Transport for London (TfL) runs and maintains London’s road, rail, and underground transport network; one of the largest in the world. Its mission is to ensure that its nine million residents and almost twenty million annual visitors can travel safely and easily, moving London forward in a healthy and sustainable way.

Managing this multi-layered transport network is a deeply complex challenge – a part of which is monitoring London’s 65,000 roads. Reacting swiftly to road incidents is critical, as each unaddressed minute means traffic jams build exponentially. It’s also costly – congestion costs London $7.5 billion per year in lost labour alone, on top of stress and inconvenience for road users.
So what if TfL could bring together digital and real-time data, and break these traffic jams in seconds rather than minutes, saving the city countless man hours and drastically cutting pollution?
Challenge
A key challenge for TfL was the low-quality and disparate travel data it is provided with. Its historical approach was also to collect distinct data sets, which meant it could only answer a fraction of the questions the team wanted to ask.
TfL collects terabytes of data every week, but because that data is stored and analysed separately, no meaningful conclusions could be drawn based on the relationships between datasets.

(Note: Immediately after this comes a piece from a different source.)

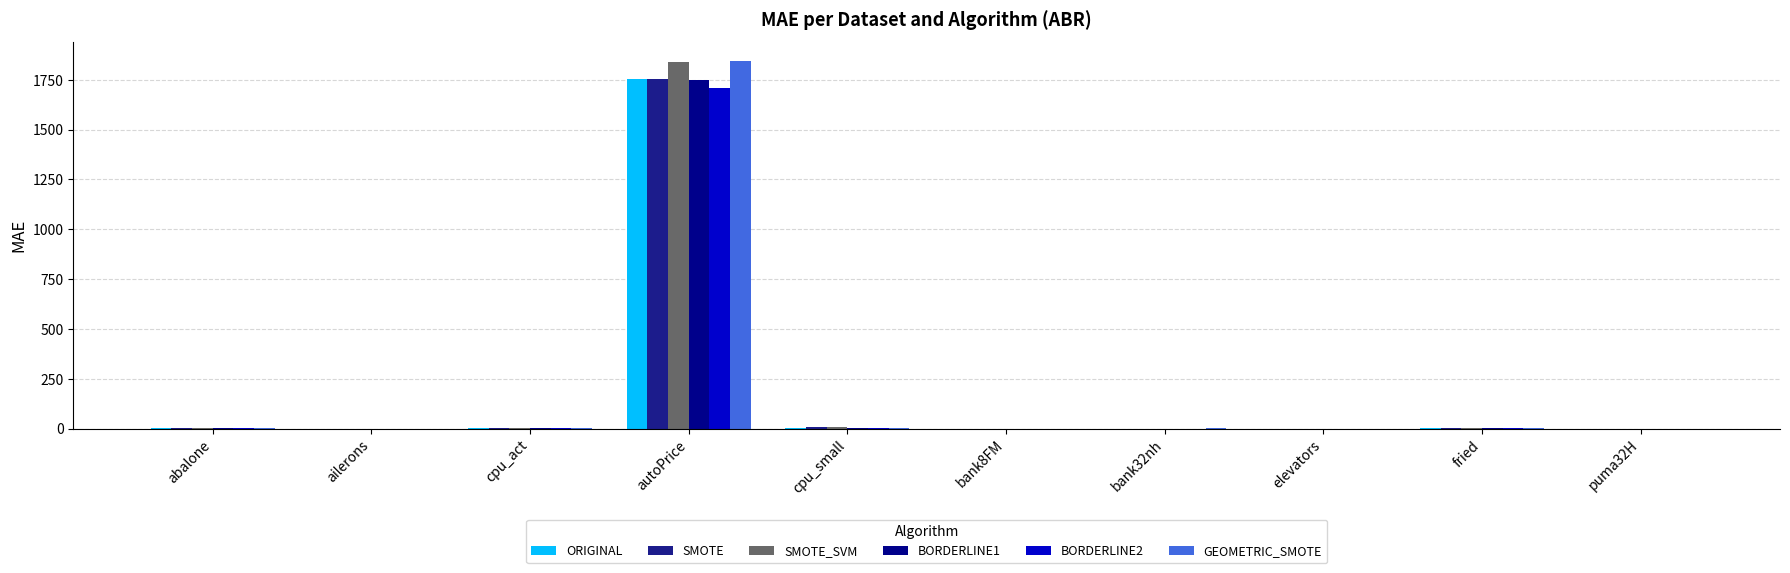

How many data points does each series have?

10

Insufficient sensors to gather fresh data, like cameras and telematics, also meant TfL could only get insight into traffic incidents once they’ve been visually spotted.

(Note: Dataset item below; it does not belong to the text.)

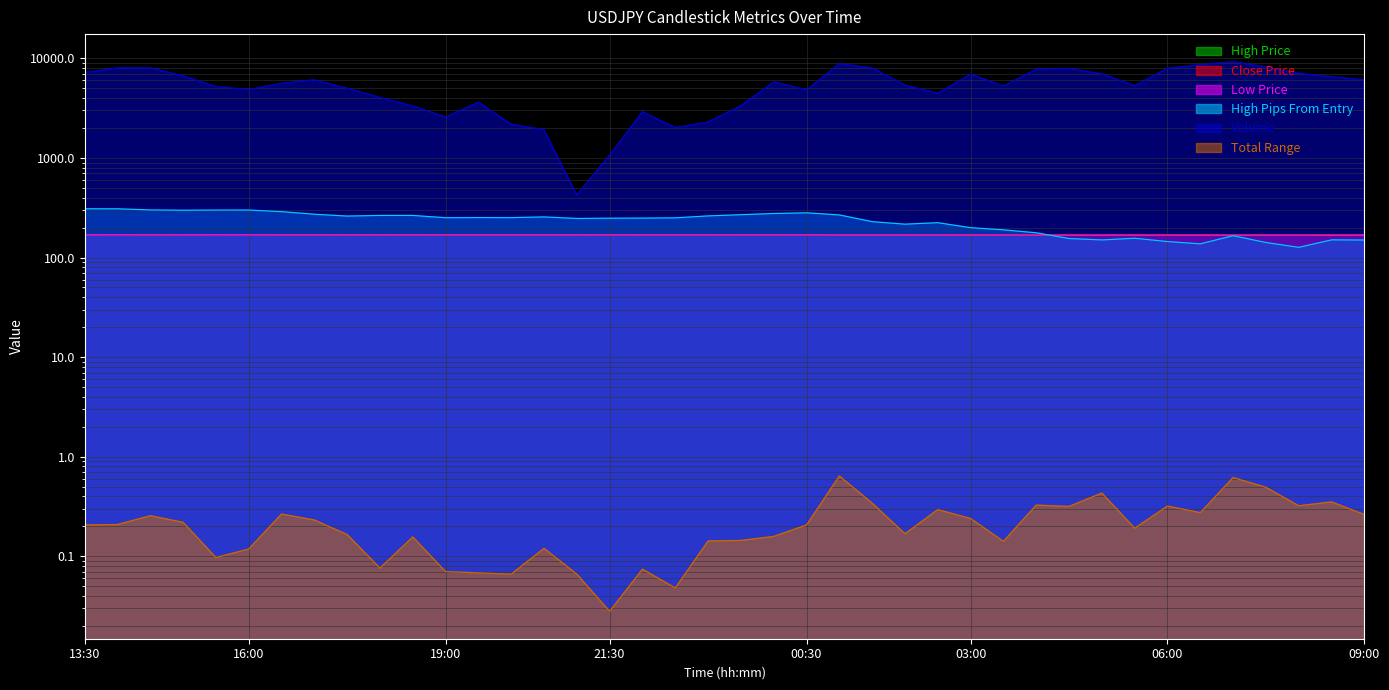

What is the average value of the high_pips series?

231.0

“We were effectively using this disparate data through Excel sheets,” said Andy Emmonds, chief transport analyst at TfL. “None of this data was aligned or real-time, and what we needed was to be a real-time operator – to do that, we needed a digital twin.”
With that in mind, a “digital twin” was identified as a potential solution to the congestion challenge; a computer replication, in which ‘if/then’ scenarios can be tested before the system is deployed in the real world, made possible with Neo4j’s technology.
Solution
It became apparent that using a graph database would be the most efficient, cost-effective, and performant way to power such a digital twin. This would help uncover and examine hidden patterns and relationships across billions of data connections to make the decisions needed to predict and handle traffic incidents.
If you liked this content…
Graph databases were perfect for this challenge as they store and examine the connections between data points as data itself, much in the same way commuters think about the routes and connections in their daily travel. Neo4j’s graph solution meant TfL could connect and feed data sets into the digital twin, enabling it to improve its ability to detect and address incidents on London’s roads in as close to real-time as possible.
Result
So, what does TfL’s digital twin look like, and how exactly does graph power it? It consists of five layers:
- Digital twin data: the first level of the model, where input data is aligned with the business challenge
- Framework: the data is organised to solve the challenge
- Graph database: the data is set up so it mirrors the physical network it is modelling
- Visual layer: The data is sent to TfL’s control room for interpretation
- Plug and play layer: The data is used to solve different road problems
To try out its new solution and to see what real-time insights it would provide, TfL set up a stage rehearsal – which yielded results almost immediately.
Recalling the test, Emmonds said:“We set up a test product which was fed data powered by graph that could tell us in near real-time if there was a problem on the road. On the day of the test, the system detected five incidents that the control room didn’t pick up. That was the proof in the pudding for us.”
Currently, it takes TfL between 14 and 17 minutes to detect an incident. By the time it’s spotted and interventions are put in place, an average of 27 minutes have been lost in terms of traffic buildup. That means every minute of delay from an incident’s occurrence is worth $14,000.
The progress indicates that TfL’s digital twin could play a pivotal role in cutting congestion by 10 percent – a result worth $750 million per year to the capital and over $1,500 in time back per driver per year according to its own estimates.
Looking to the future, TfL hopes to build an optimizer for peak traffic days. For example, when a stadium event is happening, it will define the best plan and control routes across the network driven by data from the digital twin. TfL is also hoping to use the solution to build emission reduction strategies for London, and even lay the foundation for an autonomous vehicle network.